Knowing my goal and knowing this test is 20 minutes you don't want to go too hard too early, this has never been my problem, an over achiever on the bike I am not.  I might have even waited too long to pour it on.  Steve comes by "5 more minutes Mate"!  At this point I am counting my cadence, anything not to focus on my burning lungs, burning legs and the contents of my stomach considering an early exit, he takes this opportunity to take a picture of me, sweet!
"90 seconds Mate, time to kick it in" 'lean over here Aussie boy I'd like to kick you' -- who am I kidding?  I don't have any extra energy to do anything and I am sure he knows it.  "60 seconds Mate!" Where oh where is that trash can???  If I vomit during my LT test does that give me bonus points or will they never let me back?  "15 seconds Mate!" 

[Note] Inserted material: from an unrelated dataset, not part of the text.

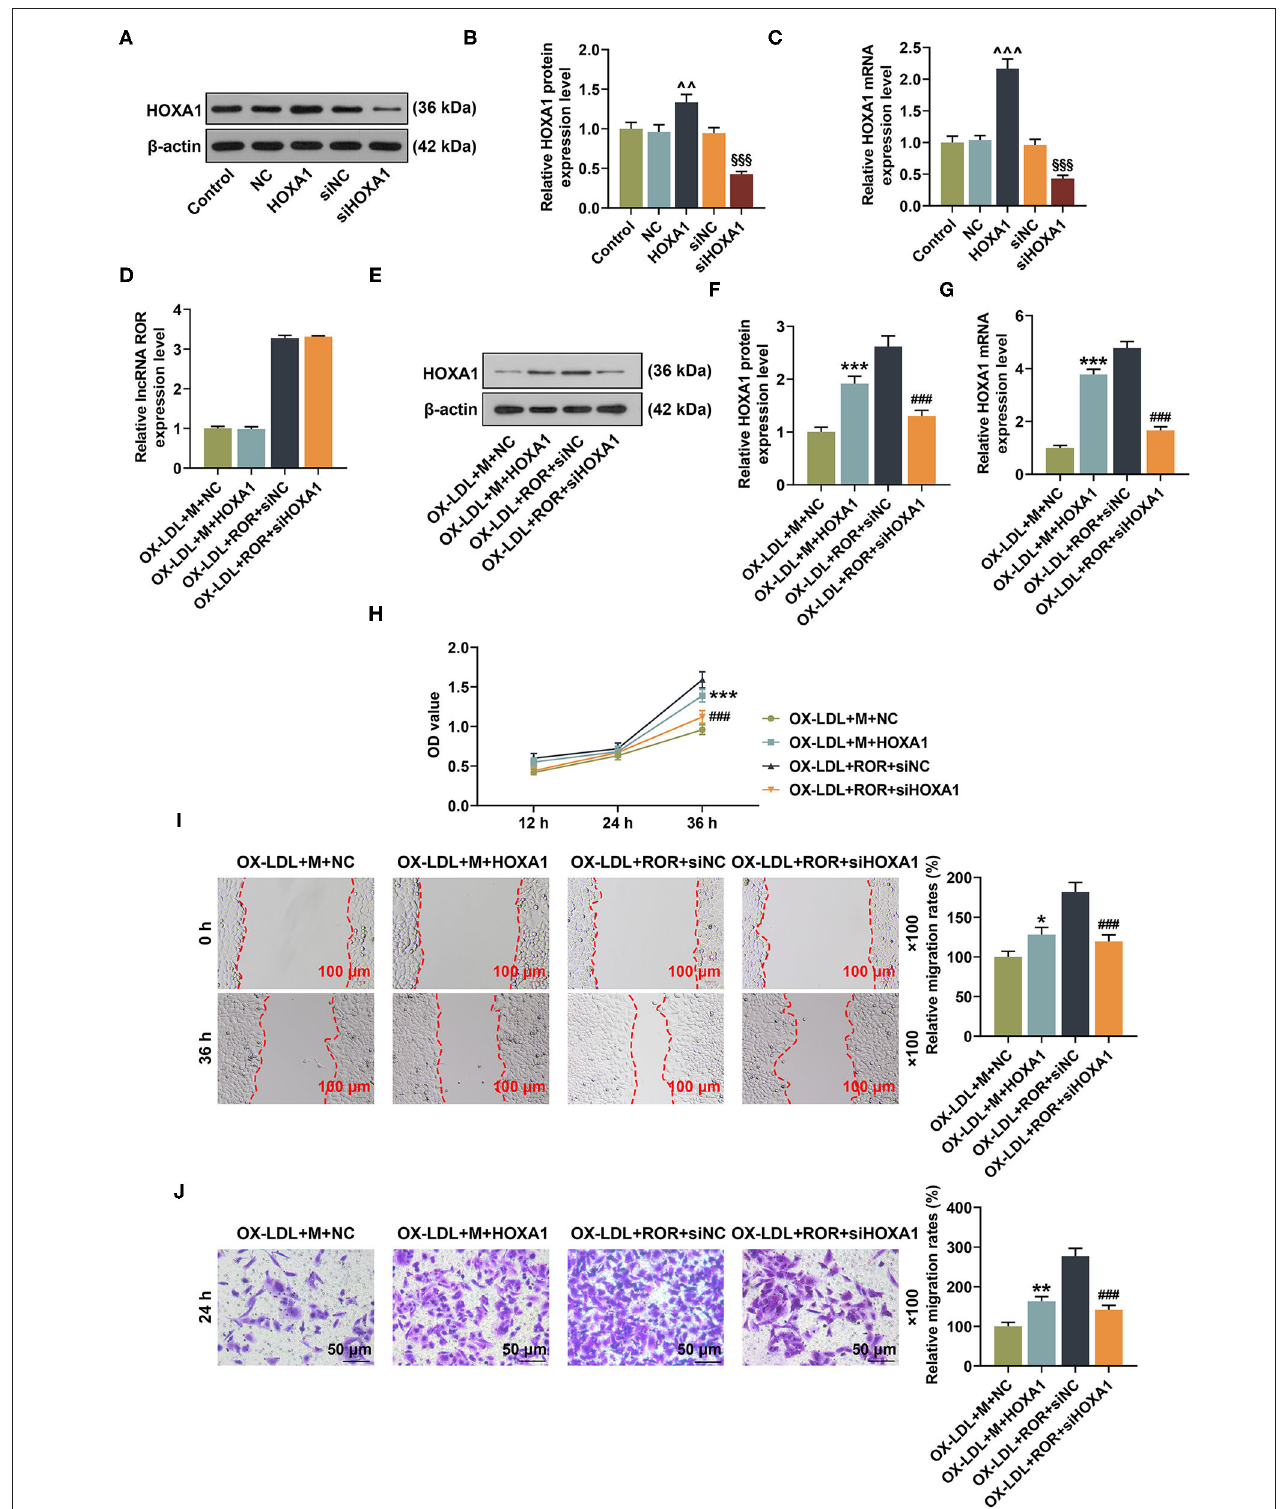
FIGURE 6 | The roles and functions of lncRNA ROR, let-7b-5p, and HOXA1 on HOXA1 expression as well as cell viability and migration of ox-LDL-treated human umbilical vein endothelial cells (HUVECs). (A–C) After the HUVECs were transfected with HOXA1 overexpression plasmids or siHOXA1, the protein and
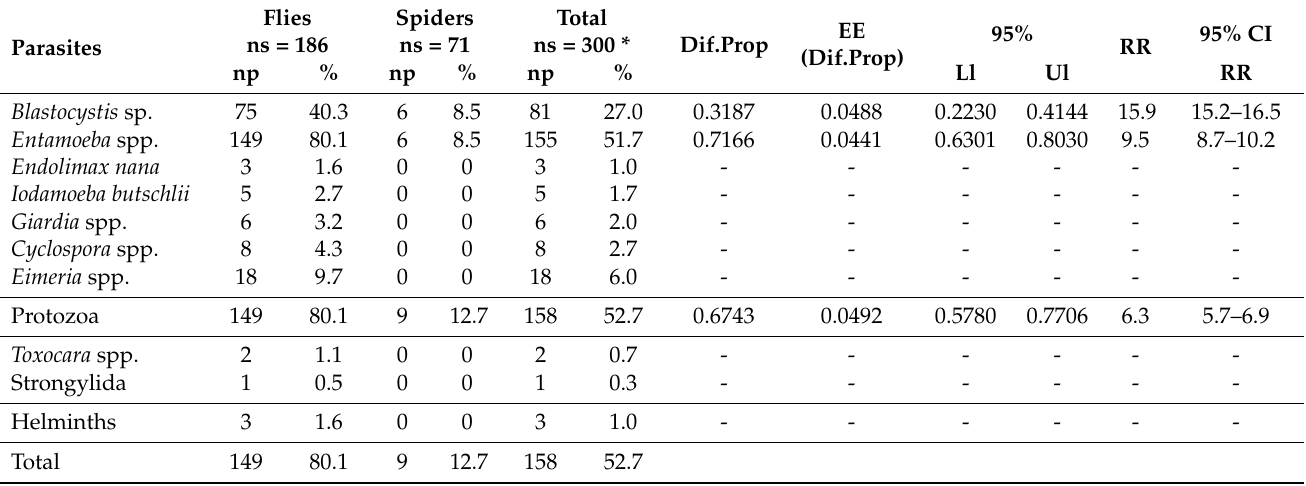
Table 1. Distribution of the frequency of parasite contamination according to mechanical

When I was done he asked me how long I wanted to ride - "How about a nice tempo ride, Mate?"  My first thought was I needed to get off the bike but then I realized that would be bad and riding at an easy pace seemed prudent and rode for another 20 minutes.  Steve was celebratory, I was exhausted. The good news is the test was over.  The bad news is now my coach will have this information and future training will be based on this near puke-fest of a test.  More good news? I am supposed to do this again in six weeks.

Two days later I mustered the courage, energy and a healthy slather of Chamois Butt'r to go back.  This time I was with my husband, friend Trisha and my coach.  Started with intervals but when it was clear my cadence looked more like a threshold test we backed it off.  We rode for 90 minutes and the time flew, having friends around makes it so much easier.

I love my bike, appreciate my new saddle (after trying many on the market) and I have a great fit from the brain trust that is Retul.  It is time to make friends with cycling.